Die Nachfrage nach neuen Mitarbeitern ist nach Meinung der Nürnberger Arbeitsmarktexperten weiterhin hoch. So waren im April insgesamt rund 784.000 freie, unbesetzte Arbeitsstellen bei der BA gemeldet. Das waren 78.000 mehr als noch im Vergleich zum Vorjahreszeitraum. Saisonbereinigt hat sich somit die Nachfrage gegenüber dem Vormonat März um 2.000 erhöht.
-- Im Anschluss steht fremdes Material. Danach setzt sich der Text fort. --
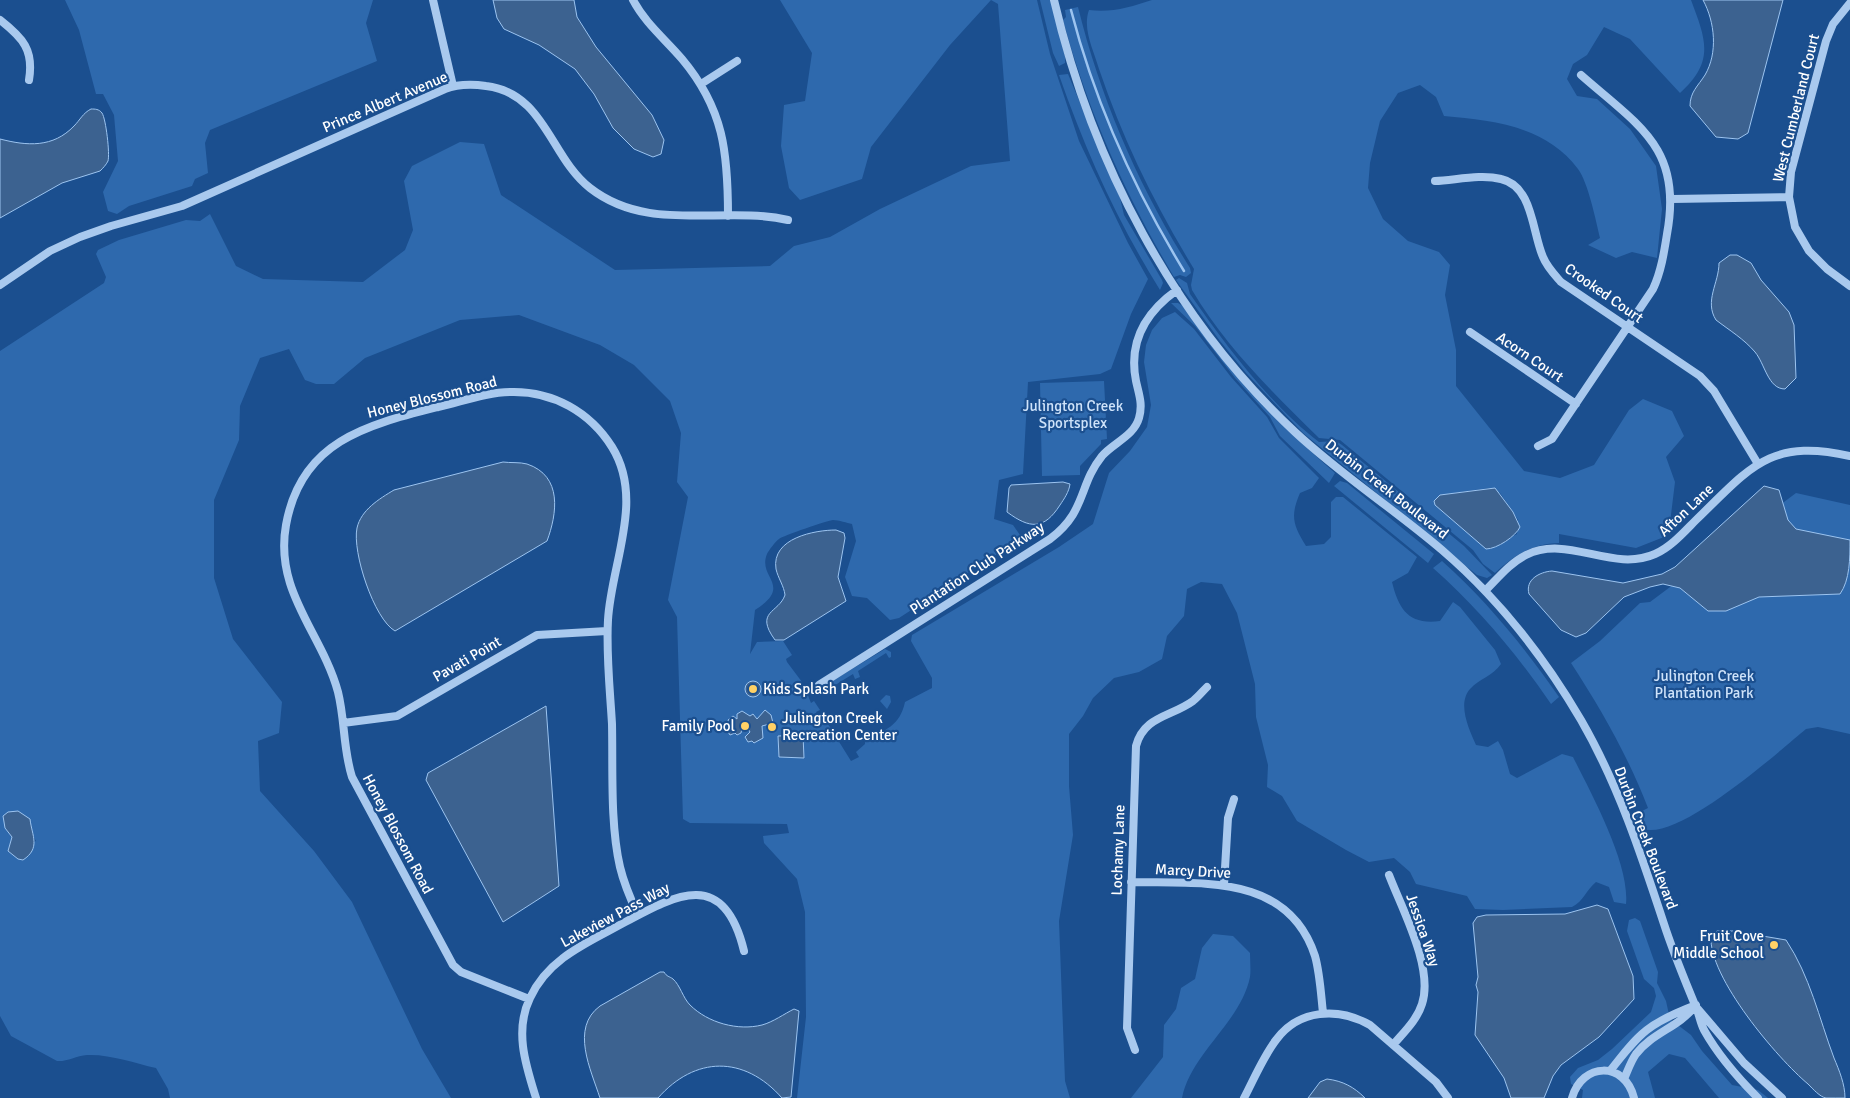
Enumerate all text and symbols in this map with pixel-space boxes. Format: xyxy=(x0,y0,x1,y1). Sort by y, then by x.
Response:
street label: West Cumberland Court xyxy=(1769,32,1823,184)
street label: Prince Albert Avenue xyxy=(320,67,450,137)
street label: Crooked Court xyxy=(1561,259,1647,327)
street label: Acorn Court xyxy=(1493,328,1567,386)
street label: Honey Blossom Road xyxy=(365,372,499,422)
park label: Julington Creek Sportsplex xyxy=(1023,397,1124,432)
street label: Durbin Creek Boulevard xyxy=(1322,435,1452,543)
street label: Afton Lane xyxy=(1655,480,1717,540)
street label: Plantation Club Parkway xyxy=(906,518,1048,618)
street label: Pavati Point xyxy=(430,632,504,686)
park label: Julington Creek Plantation Park xyxy=(1654,667,1755,702)
place label: Kids Splash Park xyxy=(763,680,869,698)
marker: Kids Splash Park xyxy=(747,683,759,695)
place label: Julington Creek Recreation Center xyxy=(782,709,898,744)
place label: Family Pool xyxy=(661,717,735,735)
marker: Family Pool xyxy=(739,720,751,732)
marker: Julington Creek Recreation Center xyxy=(766,721,778,733)
street label: Durbin Creek Boulevard xyxy=(1610,764,1682,912)
street label: Honey Blossom Road xyxy=(359,771,437,897)
street label: Lochamy Lane xyxy=(1107,804,1129,896)
street label: Marcy Drive xyxy=(1155,860,1231,882)
street label: Lakeview Pass Way xyxy=(557,879,673,951)
street label: Jessica Way xyxy=(1402,891,1444,969)
place label: Fruit Cove Middle School xyxy=(1673,927,1764,962)
marker: Fruit Cove Middle School xyxy=(1768,939,1780,951)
Der Ausbildungsmarkt ist deutschlandweit in heftiger Bewegung. Es meldeten sich von Oktober 2017 bis April 2018 bei den Agenturen für Arbeit und den Jobcentern 429.000 Bewerber für eine Ausbildungsstelle, damit rund 15.000 Bewerber weniger als im Vorjahreszeitraum. Von diesen waren 228.000 im April noch auf der Suche. Gleichzeitig waren 475.000 Ausbildungsstellen gemeldet. Das waren 13.000 mehr als vor einem Jahr.

282.000 Ausbildungsstellen waren im April noch unbesetzt. Am häufigsten wurden Ausbildungsstellen angeboten für angehende Kaufleute im Einzelhandel mit 30.500 Stellen, Verkäuferinnen und Verkäufer mit 19.800 Ausbildungsplätzen und Kaufleute für Büromanagement mit 19.200 Angeboten.

Wie schon auch in den Vorjahren zeigen sich auch 2017/18 regionale, berufsfachliche und qualifikatorische gravierende Unterschiede, die den Ausgleich von Angebot und Nachfrage erheblich erschweren.